Directions for this task =>
Copy every line of each entry below without changing any character, including the line breaks.

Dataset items
● ● ●

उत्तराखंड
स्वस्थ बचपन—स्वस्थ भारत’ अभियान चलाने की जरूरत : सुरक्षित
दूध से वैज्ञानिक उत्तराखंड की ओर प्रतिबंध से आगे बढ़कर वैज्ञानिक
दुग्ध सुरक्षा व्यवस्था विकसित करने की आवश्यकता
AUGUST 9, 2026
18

● ● ●

Answer =>
उत्तराखंड
स्वस्थ बचपन—स्वस्थ भारत’ अभियान चलाने की जरूरत : सुरक्षित
दूध से वैज्ञानिक उत्तराखंड की ओर प्रतिबंध से आगे बढ़कर वैज्ञानिक
दुग्ध सुरक्षा व्यवस्था विकसित करने की आवश्यकता
AUGUST 9, 2026
18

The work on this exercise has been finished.